--- TASK TO COMPLETE ---
How would you put this sentence from the text on animating a path into Spanish: "Then to animate the path incrementally you can create an animation loop that draws a line to each next point in the second array."?

Then to animate the path incrementally you can create an animation loop that draws a line to each next point in the second array.
Note: If you keep the specified distance small enough (eg 1-2 pixels), then the lines drawn appear curved where necessary.
Here are Formula that support this method:
Calculate Points along Line:
// T is an interval between 0.00 and 1.00
// To divide a Line into 300 parts you would call the function 300 times
// with T increasing 1.00/300 each time
function getLineXYatPercent(startPt,endPt,T) {
var dx = endPt.x-startPt.x;
var dy = endPt.y-startPt.y;
var X = startPt.x + dx*T;
var Y = startPt.y + dy*T;
return( {x:X,y:Y} );
}
Calculate Points along Quadratic Curve:
// T is an interval between 0.00 and 1.00
// To divide a Quadratic Curve into 300 parts you would call the function 300 times
// with T increasing 1.00/300 each time
function getQuadraticBezierXYatT(startPt,controlPt,endPt,T) {
var x = Math.pow(1-T,2) * startPt.x + 2 * (1-T) * T * controlPt.x + Math.pow(T,2) * endPt.x;
var y = Math.pow(1-T,2) * startPt.y + 2 * (1-T) * T * controlPt.y + Math.pow(T,2) * endPt.y;
return( {x:x,y:y} );
}
Calculate Points along Bezier Curve:
// T is an interval between 0.00 and 1.00
// To divide a BezierCurve into 300 parts you would call the function 300 times
// with T increasing 1.00/300 each time
function getCubicBezierXYatT(startPt,controlPt1,controlPt2,endPt,T){
var x=CubicN(T,startPt.x,controlPt1.x,controlPt2.x,endPt.x);
var y=CubicN(T,startPt.y,controlPt1.y,controlPt2.y,endPt.y);
return({x:x,y:y});
}
// cubic helper formula at T distance
function CubicN(T, a,b,c,d) {
var t2 = T * T;
var t3 = t2 * T;
return a + (-a * 3 + T * (3 * a - a * T)) * T
+ (3 * b + T * (-6 * b + b * 3 * T)) * T
+ (c * 3 - c * 3 * T) * t2
+ d * t3;
}
Distance between 2 points:
var dx=point2.x-point1.x;
var dy=point2.y-point1.y;
var distance=Math.sqrt(dx*dx+dy*dy);
Good luck with your project!

--- INFORMATION GIVEN ---
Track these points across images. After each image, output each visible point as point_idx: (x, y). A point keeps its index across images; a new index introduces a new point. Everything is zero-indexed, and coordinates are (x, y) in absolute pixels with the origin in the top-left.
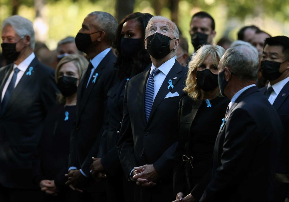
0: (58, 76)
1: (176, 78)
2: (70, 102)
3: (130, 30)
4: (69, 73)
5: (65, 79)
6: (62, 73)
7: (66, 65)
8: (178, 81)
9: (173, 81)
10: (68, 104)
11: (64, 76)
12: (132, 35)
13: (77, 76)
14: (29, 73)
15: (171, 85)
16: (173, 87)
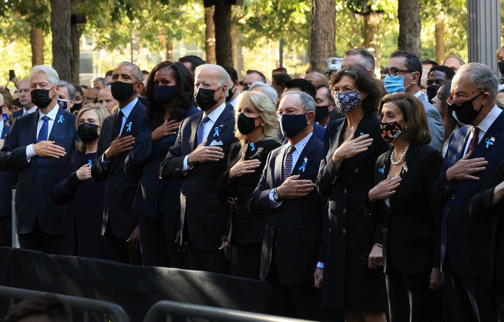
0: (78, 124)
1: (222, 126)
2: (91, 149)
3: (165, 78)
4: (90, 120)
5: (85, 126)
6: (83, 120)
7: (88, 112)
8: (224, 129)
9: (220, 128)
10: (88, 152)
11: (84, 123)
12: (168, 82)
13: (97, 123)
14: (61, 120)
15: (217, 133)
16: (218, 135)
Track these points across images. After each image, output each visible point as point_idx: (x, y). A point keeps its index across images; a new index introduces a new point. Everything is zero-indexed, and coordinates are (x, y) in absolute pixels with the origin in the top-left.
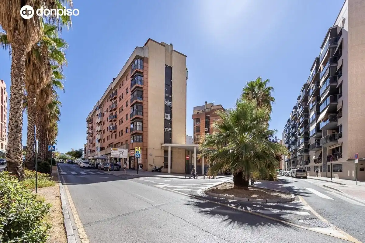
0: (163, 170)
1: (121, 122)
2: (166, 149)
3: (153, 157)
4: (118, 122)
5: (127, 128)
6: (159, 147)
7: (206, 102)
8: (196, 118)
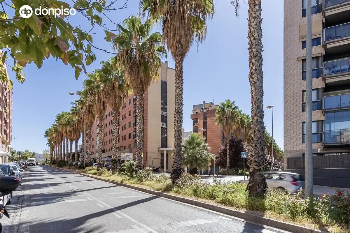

--- TASK OUTPUT ---
Luego, para animar la trayectoria de forma incremental, puedes crear un bucle de animación que dibuje una línea hasta cada punto siguiente del segundo arreglo.